● Work request: Count how many of the lines below contain the word "Elternverein", and reply with only that number.

[Page images and extracted text]

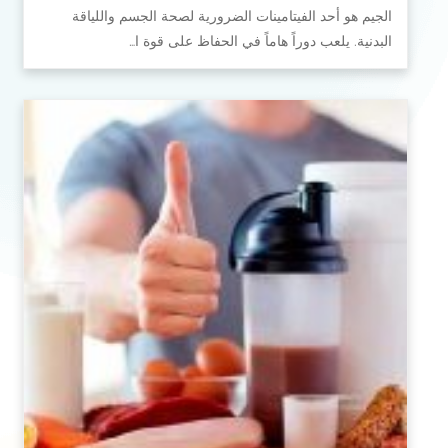
الجيم هو أحد الفيتامينات الضرورية لصحة الجسم واللياقة
البدنية. يلعب دوراً هاماً في الحفاظ على قوة ا…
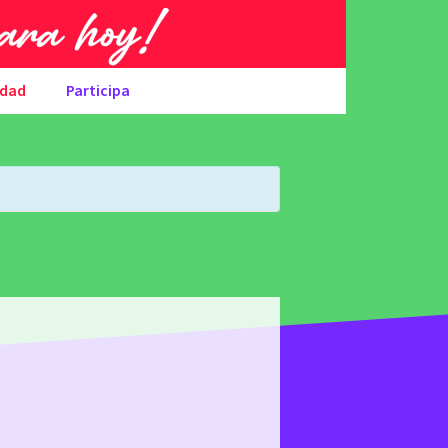
udad
Participa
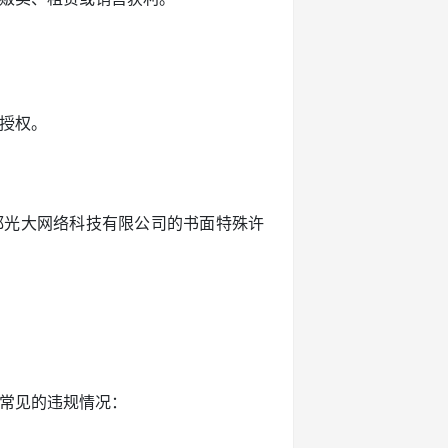
的授权。
获得成都光大网络科技有限公司的书面特殊许
种常见的违规情况：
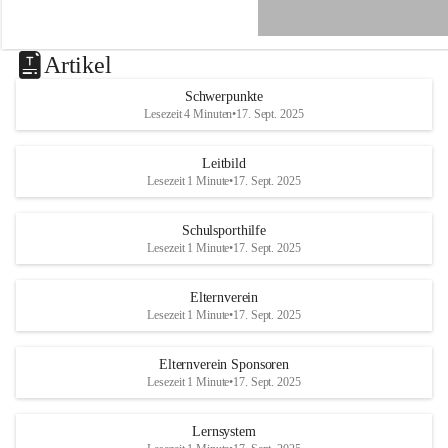
e
n
a
u
Artikel
a
n
Schwerpunkte
d
Lesezeit 4 Minuten
•
17. Sept. 2025
e
r
R
Leitbild
a
Lesezeit 1 Minute
•
17. Sept. 2025
x
Schulsporthilfe
Lesezeit 1 Minute
•
17. Sept. 2025
Elternverein
Lesezeit 1 Minute
•
17. Sept. 2025
Elternverein Sponsoren
Lesezeit 1 Minute
•
17. Sept. 2025
Lernsystem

● Written answer: 2